# Exercise set
a - In the NFS version 4 passage, which error do lease-renewing operations return once responsibility for a lease has moved to a new server?
b - Extend the NFS version 4 passage by writing on from its final sentence.

# Quoted passage
-----

8.13.3. Notification of Migrated Lease
In the case of lease renewal, the client may not be submitting requests for a file system that has been migrated to another server. This can occur because of the implicit lease renewal mechanism. The client renews leases for all file systems when submitting a request to any one file system at the server. In order for the client to schedule renewal of leases that may have been relocated to the new server, the client must find out about lease relocation before those leases expire. To accomplish this, all operations which implicitly renew leases for a client (i.e. OPEN, CLOSE, READ, WRITE, RENEW, LOCK, LOCKT, LOCKU), will return the error NFS4ERR_LEASE_MOVED if responsibility for any of the leases to be renewed has been transferred to a new server. This condition will continue until the client receives an NFS4ERR_MOVED error and the server receives the subsequent GETATTR(fs_locations) for an access to each file system for which a lease has been moved to a new server. When a client receives an NFS4ERR_LEASE_MOVED error, it should perform some operation, such as a RENEW, on each file system associated with the server in question. When the client receives an NFS4ERR_MOVED error, the client can follow the normal process to obtain the new server information (through the fs_locations attribute) and perform renewal of those leases on the new server. If the server has not had state transferred to it transparently, it will receive either NFS4ERR_STALE_CLIENTID or NFS4ERR_STALE_STATEID from the new server, as described above, and can then recover state information as it does in the event of server failure.9. Client-Side Caching
Client-side caching of data, of file attributes, and of file names is essential to providing good performance with the NFS protocol. Providing distributed cache coherence is a difficult problem and previous versions of the NFS protocol have not attempted it. Instead, several NFS client implementation techniques have been used to reduce the problems that a lack of coherence poses for users. These techniques have not been clearly defined by earlier protocol specifications and it is often unclear what is valid or invalid client behavior. The NFS version 4 protocol uses many techniques similar to those that have been used in previous protocol versions. The NFS version 4 protocol does not provide distributed cache coherence. However, it defines a more limited set of caching guarantees to allow locks and share reservations to be used without destructive interference from client side caching.

-----

# Dataset extract

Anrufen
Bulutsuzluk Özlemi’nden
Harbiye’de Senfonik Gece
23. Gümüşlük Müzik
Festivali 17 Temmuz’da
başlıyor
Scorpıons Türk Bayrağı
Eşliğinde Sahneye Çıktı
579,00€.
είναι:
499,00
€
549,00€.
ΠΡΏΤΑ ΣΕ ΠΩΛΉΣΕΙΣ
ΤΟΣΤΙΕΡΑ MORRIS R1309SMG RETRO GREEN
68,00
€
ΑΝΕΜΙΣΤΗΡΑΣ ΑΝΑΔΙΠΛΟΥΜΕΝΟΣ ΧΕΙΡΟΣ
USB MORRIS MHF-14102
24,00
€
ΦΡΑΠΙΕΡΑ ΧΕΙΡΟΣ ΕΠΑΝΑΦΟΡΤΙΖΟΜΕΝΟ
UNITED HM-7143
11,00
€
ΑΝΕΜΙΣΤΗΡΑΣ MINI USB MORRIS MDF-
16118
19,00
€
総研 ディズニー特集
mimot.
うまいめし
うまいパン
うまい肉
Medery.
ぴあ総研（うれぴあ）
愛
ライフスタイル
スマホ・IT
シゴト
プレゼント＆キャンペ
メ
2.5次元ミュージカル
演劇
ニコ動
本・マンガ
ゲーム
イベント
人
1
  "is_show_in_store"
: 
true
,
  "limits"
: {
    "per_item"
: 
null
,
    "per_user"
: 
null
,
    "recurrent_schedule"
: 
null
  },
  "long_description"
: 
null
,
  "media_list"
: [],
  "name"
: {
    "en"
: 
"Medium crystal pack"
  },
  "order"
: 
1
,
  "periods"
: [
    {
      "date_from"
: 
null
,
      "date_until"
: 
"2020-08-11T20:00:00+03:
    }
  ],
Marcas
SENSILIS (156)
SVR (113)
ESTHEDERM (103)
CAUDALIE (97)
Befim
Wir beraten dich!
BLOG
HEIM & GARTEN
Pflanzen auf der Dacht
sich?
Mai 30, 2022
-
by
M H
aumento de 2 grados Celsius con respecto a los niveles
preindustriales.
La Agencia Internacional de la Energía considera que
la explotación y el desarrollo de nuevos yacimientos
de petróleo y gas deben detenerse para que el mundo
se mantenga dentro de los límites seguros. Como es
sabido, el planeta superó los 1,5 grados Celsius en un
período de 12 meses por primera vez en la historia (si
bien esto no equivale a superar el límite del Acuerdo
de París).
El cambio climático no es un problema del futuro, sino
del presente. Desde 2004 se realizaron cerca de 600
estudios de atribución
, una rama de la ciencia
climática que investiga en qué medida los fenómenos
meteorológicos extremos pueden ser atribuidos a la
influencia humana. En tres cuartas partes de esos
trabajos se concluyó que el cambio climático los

-----

# Results for each task
a - They return NFS4ERR_LEASE_MOVED.

b -
In addition, the NFS version 4 protocol introduces a delegation mechanism which allows many decisions normally made by the server to be made locally by clients. This mechanism provides efficient support of the common cases where sharing is infrequent or where sharing is read-only.9.1. Performance Challenges for Client-Side Caching
Caching techniques used in previous versions of the NFS protocol have been successful in providing good performance. However, several scalability challenges can arise when those techniques are used with very large numbers of clients. This is particularly true when clients are geographically distributed which classically increases the latency for cache revalidation requests. The previous versions of the NFS protocol repeat their file data cache validation requests at the time the file is opened. This behavior can have serious performance drawbacks. A common case is one in which a file is only accessed by a single client. Therefore, sharing is infrequent. In this case, repeated reference to the server to find that no conflicts exist is expensive. A better option with regards to performance is to allow a client that repeatedly opens a file to do so without reference to the server. This is done until potentially conflicting operations from another client actually occur. A similar situation arises in connection with file locking. Sending file lock and unlock requests to the server as well as the read and write requests necessary to make data caching consistent with the locking semantics (see the section "Data Caching and File Locking") can severely limit performance. When locking is used to provide protection against infrequent conflicts, a large penalty is incurred. This penalty may discourage the use of file locking by applications. The NFS version 4 protocol provides more aggressive caching strategies with the following design goals: o Compatibility with a large range of server semantics. o Provide the same caching benefits as previous versions of the NFS protocol when unable to provide the more aggressive model. o Requirements for aggressive caching are organized so that a large portion of the benefit can be obtained even when not all of the requirements can be met.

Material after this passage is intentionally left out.